SUPPLIED RECORDS Block Start
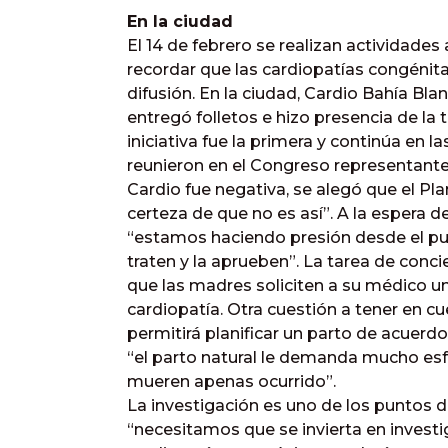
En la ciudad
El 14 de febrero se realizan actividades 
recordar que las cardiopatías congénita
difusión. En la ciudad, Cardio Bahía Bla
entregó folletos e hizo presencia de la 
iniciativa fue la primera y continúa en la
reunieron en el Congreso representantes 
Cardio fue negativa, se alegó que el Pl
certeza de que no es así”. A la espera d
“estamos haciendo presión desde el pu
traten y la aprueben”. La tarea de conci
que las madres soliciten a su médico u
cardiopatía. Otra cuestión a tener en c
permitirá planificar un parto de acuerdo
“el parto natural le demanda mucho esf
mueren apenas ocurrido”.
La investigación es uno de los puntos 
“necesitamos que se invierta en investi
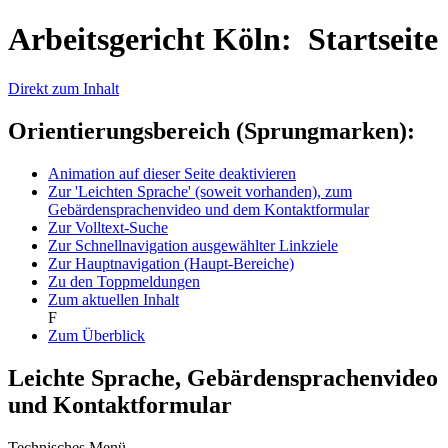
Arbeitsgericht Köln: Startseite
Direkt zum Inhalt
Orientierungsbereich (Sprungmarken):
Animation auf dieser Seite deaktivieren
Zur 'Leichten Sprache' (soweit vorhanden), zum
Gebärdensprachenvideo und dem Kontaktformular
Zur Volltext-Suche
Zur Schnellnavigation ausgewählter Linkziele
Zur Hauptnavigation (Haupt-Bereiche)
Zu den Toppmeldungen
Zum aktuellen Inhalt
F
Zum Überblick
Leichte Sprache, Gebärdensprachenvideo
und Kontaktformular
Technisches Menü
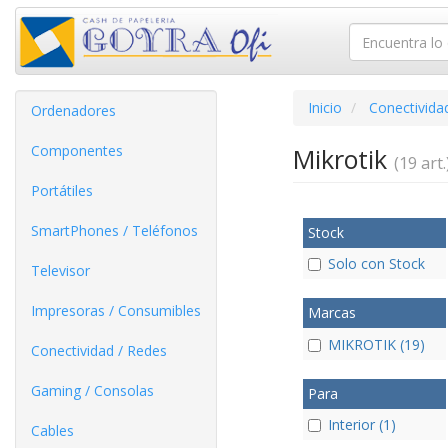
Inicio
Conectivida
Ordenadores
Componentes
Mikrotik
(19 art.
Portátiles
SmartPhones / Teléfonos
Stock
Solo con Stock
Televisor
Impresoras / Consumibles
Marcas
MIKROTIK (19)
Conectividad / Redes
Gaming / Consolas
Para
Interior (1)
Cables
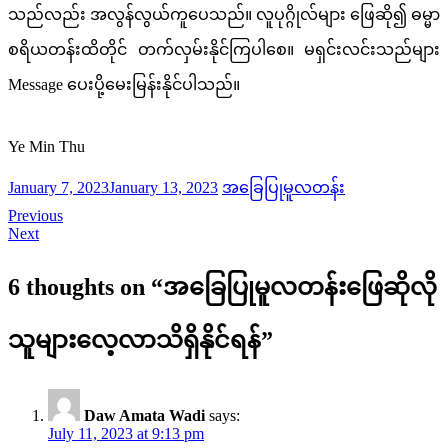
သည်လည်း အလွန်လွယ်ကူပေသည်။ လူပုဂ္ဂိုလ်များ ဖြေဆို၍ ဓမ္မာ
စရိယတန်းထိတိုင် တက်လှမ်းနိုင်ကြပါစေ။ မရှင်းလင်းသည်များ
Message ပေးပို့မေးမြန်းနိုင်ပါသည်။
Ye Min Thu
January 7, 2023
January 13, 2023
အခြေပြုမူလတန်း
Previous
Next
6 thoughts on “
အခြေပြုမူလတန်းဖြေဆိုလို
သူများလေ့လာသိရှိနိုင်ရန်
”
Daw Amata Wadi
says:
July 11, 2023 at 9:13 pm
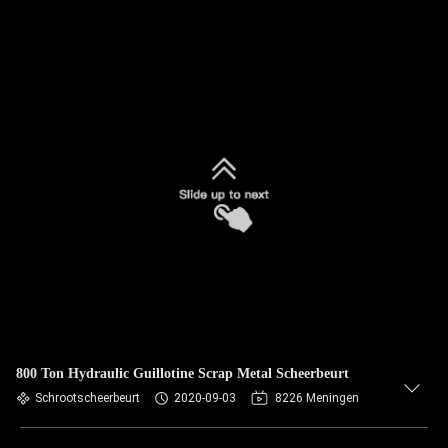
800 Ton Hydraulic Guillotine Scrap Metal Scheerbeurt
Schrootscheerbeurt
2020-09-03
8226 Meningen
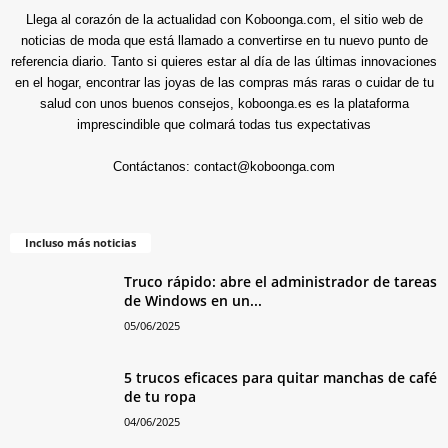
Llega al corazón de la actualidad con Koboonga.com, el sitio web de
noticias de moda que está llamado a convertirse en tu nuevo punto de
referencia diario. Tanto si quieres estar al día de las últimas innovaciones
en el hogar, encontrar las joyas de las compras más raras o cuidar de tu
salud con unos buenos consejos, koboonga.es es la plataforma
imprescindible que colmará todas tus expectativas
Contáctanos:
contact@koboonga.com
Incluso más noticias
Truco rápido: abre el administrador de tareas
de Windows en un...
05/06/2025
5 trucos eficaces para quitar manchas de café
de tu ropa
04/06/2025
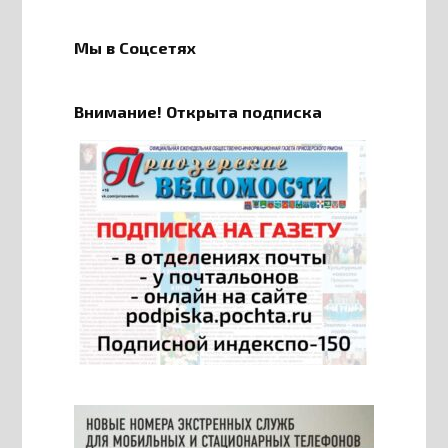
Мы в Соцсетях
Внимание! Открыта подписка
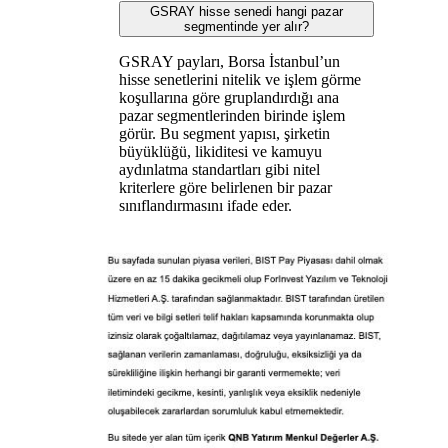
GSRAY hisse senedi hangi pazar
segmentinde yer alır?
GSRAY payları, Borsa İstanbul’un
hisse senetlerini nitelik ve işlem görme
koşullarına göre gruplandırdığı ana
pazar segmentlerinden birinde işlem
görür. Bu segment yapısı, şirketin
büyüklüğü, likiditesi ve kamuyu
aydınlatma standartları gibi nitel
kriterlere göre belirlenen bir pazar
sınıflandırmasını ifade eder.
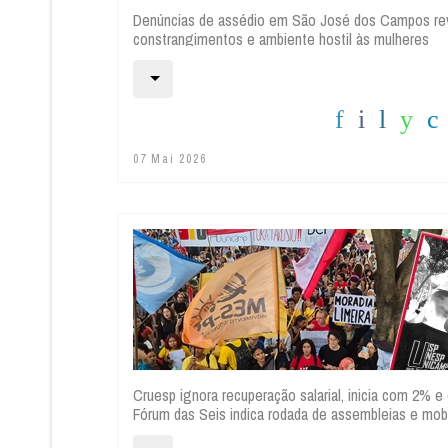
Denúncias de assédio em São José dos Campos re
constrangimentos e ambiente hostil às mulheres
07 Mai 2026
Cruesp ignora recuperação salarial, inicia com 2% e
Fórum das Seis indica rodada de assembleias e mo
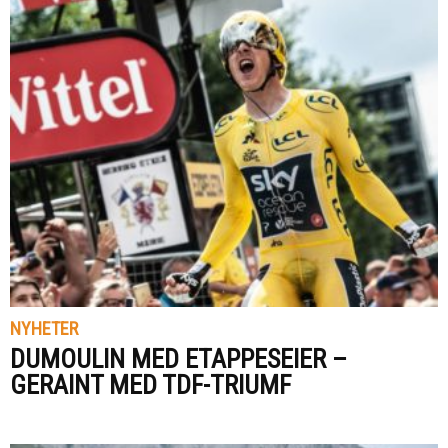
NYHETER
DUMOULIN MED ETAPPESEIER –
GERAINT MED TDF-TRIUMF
SUPPLIED RECORDS Block End
-- ASSIGNED TASK --
Copy word for word the lines of the records above from the one with "Zur Hauptnavigation (Haupt-Bereiche)" up to and including the one with "စရိယတန်းထိတိုင် တက်လှမ်းနိုင်ကြပါစေ။ မရှင်းလင်းသည်များ". Skip the pictures.

-- ANSWER TO THIS PROBLEM --
Zur Hauptnavigation (Haupt-Bereiche)
Zu den Toppmeldungen
Zum aktuellen Inhalt
F
Zum Überblick
Leichte Sprache, Gebärdensprachenvideo
und Kontaktformular
Technisches Menü
Inicio
Conectivida
Ordenadores
Componentes
Mikrotik
(19 art.
Portátiles
SmartPhones / Teléfonos
Stock
Solo con Stock
Televisor
Impresoras / Consumibles
Marcas
MIKROTIK (19)
Conectividad / Redes
Gaming / Consolas
Para
Interior (1)
Cables
သည်လည်း အလွန်လွယ်ကူပေသည်။ လူပုဂ္ဂိုလ်များ ဖြေဆို၍ ဓမ္မာ
စရိယတန်းထိတိုင် တက်လှမ်းနိုင်ကြပါစေ။ မရှင်းလင်းသည်များ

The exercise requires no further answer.